━━━━━ Working data ━━━━━

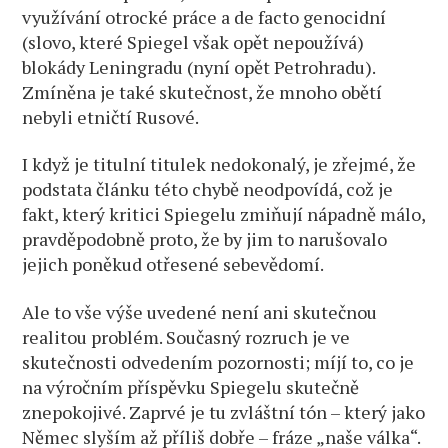
využívání otrocké práce a de facto genocidní
(slovo, které Spiegel však opět nepoužívá)
blokády Leningradu (nyní opět Petrohradu).
Zmíněna je také skutečnost, že mnoho obětí
nebyli etničtí Rusové.
I když je titulní titulek nedokonalý, je zřejmé, že
podstata článku této chybě neodpovídá, což je
fakt, který kritici Spiegelu zmiňují nápadně málo,
pravděpodobně proto, že by jim to narušovalo
jejich poněkud otřesené sebevědomí.
Ale to vše výše uvedené není ani skutečnou
realitou problém. Současný rozruch je ve
skutečnosti odvedením pozornosti; míjí to, co je
na výročním příspěvku Spiegelu skutečně
znepokojivé. Zaprvé je tu zvláštní tón – který jako
Němec slyším až příliš dobře – fráze „naše válka“. ​​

━━━━━

* _Exercise description_
Quote every record above exactly, leaving out any pictures.

* _Finished task_
využívání otrocké práce a de facto genocidní
(slovo, které Spiegel však opět nepoužívá)
blokády Leningradu (nyní opět Petrohradu).
Zmíněna je také skutečnost, že mnoho obětí
nebyli etničtí Rusové.
I když je titulní titulek nedokonalý, je zřejmé, že
podstata článku této chybě neodpovídá, což je
fakt, který kritici Spiegelu zmiňují nápadně málo,
pravděpodobně proto, že by jim to narušovalo
jejich poněkud otřesené sebevědomí.
Ale to vše výše uvedené není ani skutečnou
realitou problém. Současný rozruch je ve
skutečnosti odvedením pozornosti; míjí to, co je
na výročním příspěvku Spiegelu skutečně
znepokojivé. Zaprvé je tu zvláštní tón – který jako
Němec slyším až příliš dobře – fráze „naše válka“. ​​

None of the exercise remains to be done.